House debates
Monday, 16 October 2006
Private Members’ Business
Broadband Communications
1:32 pm
Michael Hatton (Blaxland, Australian Labor Party) Share this | Hansard source
I move:
That the House:
- (1)
- deplores the totally inadequate nature of Australia’s current broadband communications infrastructure;
- (2)
- denounces the Howard Government’s piecemeal dithering with broadband over the past ten years;
- (3)
- declares that Australia should be a world leader in broadband communications along with the Netherlands and South Korea, rather than one of the last to take up fast broadband; and
- (4)
- demands a modern, 21st Century, national broadband communications infrastructure for Australia, as set out in federal Labor’s broadband plan to build a fast network for the whole of Australia.
Paragraphs 1 and 2, which deplore what we currently have and denounce the Howard government’s inability to deal with the issue, go to the very core of our problem.

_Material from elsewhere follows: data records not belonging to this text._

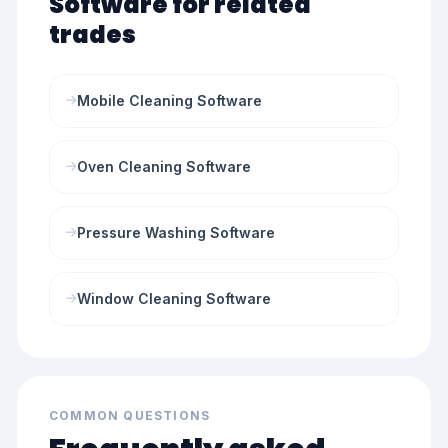
Software for related
trades
Mobile Cleaning Software
Oven Cleaning Software
Pressure Washing Software
Window Cleaning Software
COMMON QUESTIONS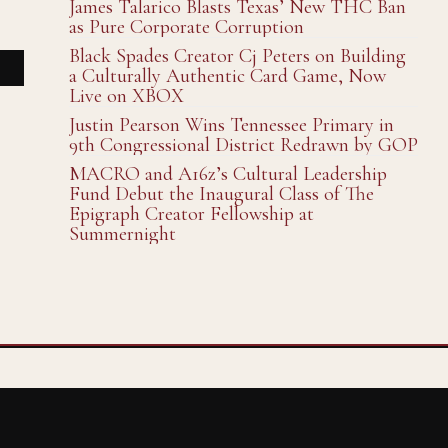
James Talarico Blasts Texas’ New THC Ban
as Pure Corporate Corruption
Black Spades Creator Cj Peters on Building
a Culturally Authentic Card Game, Now
Live on XBOX
Justin Pearson Wins Tennessee Primary in
9th Congressional District Redrawn by GOP
MACRO and A16z’s Cultural Leadership
Fund Debut the Inaugural Class of The
Epigraph Creator Fellowship at
Summernight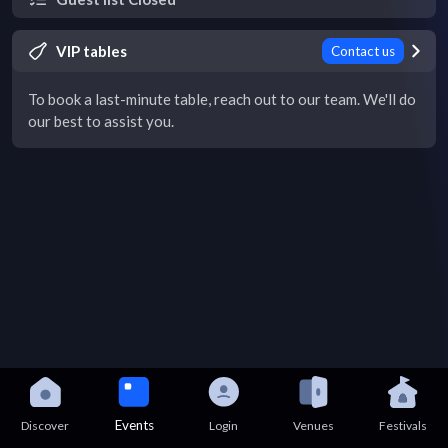
VIP tables
Contact us
To book a last-minute table, reach out to our team. We'll do
our best to assist you.
Events
Discover
Login
Venues
Festivals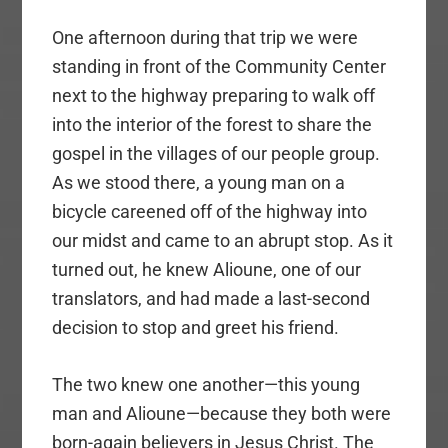
One afternoon during that trip we were
standing in front of the Community Center
next to the highway preparing to walk off
into the interior of the forest to share the
gospel in the villages of our people group.
As we stood there, a young man on a
bicycle careened off of the highway into
our midst and came to an abrupt stop. As it
turned out, he knew Alioune, one of our
translators, and had made a last-second
decision to stop and greet his friend.
The two knew one another—this young
man and Alioune—because they both were
born-again believers in Jesus Christ. The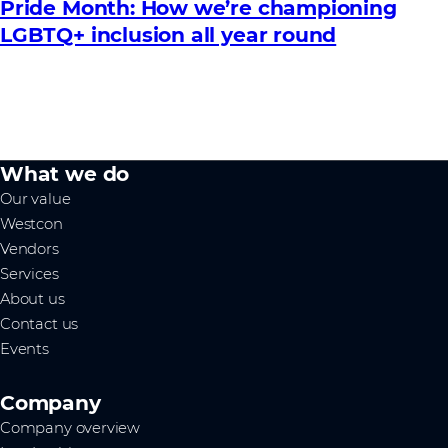
Pride Month: How we’re championing
LGBTQ+ inclusion all year round
What we do
Our value
Westcon
Vendors
Services
About us
Contact us
Events
Company
Company overview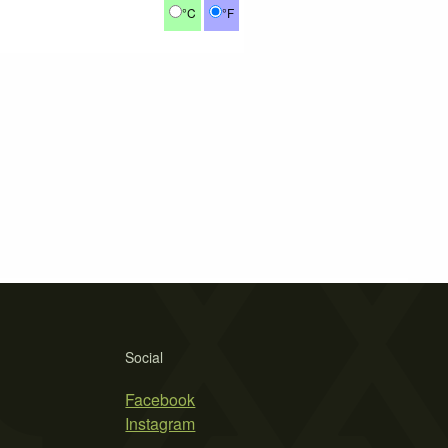
°C
°F
Social
Facebook
Instagram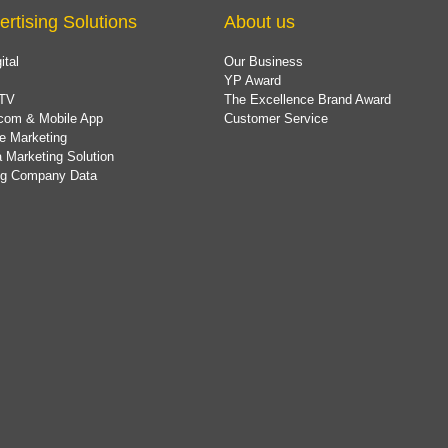
ertising Solutions
About us
ital
Our Business
YP Award
TV
The Excellence Brand Award
com & Mobile App
Customer Service
e Marketing
 Marketing Solution
ing Company Data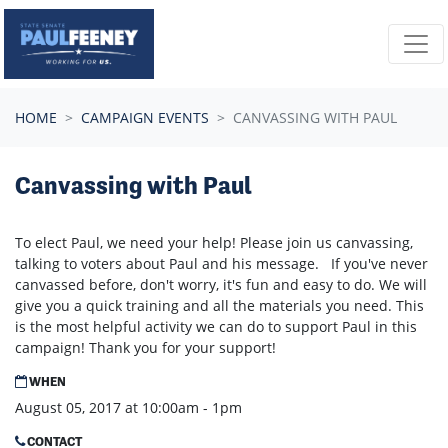
Skip navigation
HOME
CAMPAIGN EVENTS
CANVASSING WITH PAUL
Canvassing with Paul
To elect Paul, we need your help! Please join us canvassing,
talking to voters about Paul and his message. If you've never
canvassed before, don't worry, it's fun and easy to do. We will
give you a quick training and all the materials you need. This
is the most helpful activity we can do to support Paul in this
campaign! Thank you for your support!
WHEN
August 05, 2017 at 10:00am - 1pm
CONTACT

Australia is a complete and utter laughing stock comparatively when you look at broadband take-up and what the government has done to amend the problem. If you look at the OECD rankings, Australia is 17th out of 30 countries surveyed by the OECD to take up 256 kilobits broadband. That is unchanged from last year because this government is simply not committed to providing the infrastructure that Australia needs for the present and the future.
According to the World Economic Forum, Australia ranks 25th in terms of available internet bandwidth; Australia’s network readiness is 15th and falling. A recent World Bank study confirms that Australia’s average ADSL speed of barely one megabit per second is one of the slowest in the world behind countries like Britain with 13 megabits per second, France with 8.4 megabits per second, Germany with 6.85 megabits per second and Canada with 6.8 megabits per second.
In the modern age, speed is everything. Currently every member of this parliament has the capacity to access the internet by broadband wherever they are in Australia. What were they allowed to have? Initially it was 28 kilobits per second. What were they allowed to have up until very recently? The absolute minimum if you are talking real broadband is 256 kilobits per second; it has just been doubled to 512 kilobits per second. What is the reality for most of Australia? People are at 256 kilobits per second or lower. It is possible that you could have a minimum of 1.5 megabits per second or faster—over 10 megabits per second—using the current infrastructure of copper and ADSL2 and if much faster units were put into Telstra’s exchanges. This should be across the board if the government provided all of the infrastructure, but they have not.
Telstra—Australia’s biggest company—has done absolutely nothing to enter the fast broadband area. Instead it is regional Australia and companies like iiNet and iPrimus that have taken advantage of future speed and provided that to people for the same amount of money that it costs them for much slower services. Labor has seen what the situation is, looked at the past 10 years of government dithering and put forward a broadband plan for now and the future. Upon coming to government in 2007, Kim Beazley has indicated that by the time our first term is completed in 2010 we will provide a fast broadband service based on fibre to the node and DSLAMs which give ADSL2+ access so that the minimum access speed that 98 per cent of Australians should enjoy is six megabits per second, with most people enjoying much more.
What does that allow? It allows video on demand. It allows people, wherever they are in Australia, to run their businesses with fast internet access. It allows a revolutionising of Australia’s broadband access and the sorts of things you can do with the internet. It allows Australia to catch up to South Korea, which already has an immense infrastructure provided by its government. It allows us to catch up to the Netherlands, which has gone from fibre to the node completely to fibre to the home. Fast internet access through fast broadband is absolutely essential for a modern, 21st century government infrastructure. We deserve it and Labor will give it.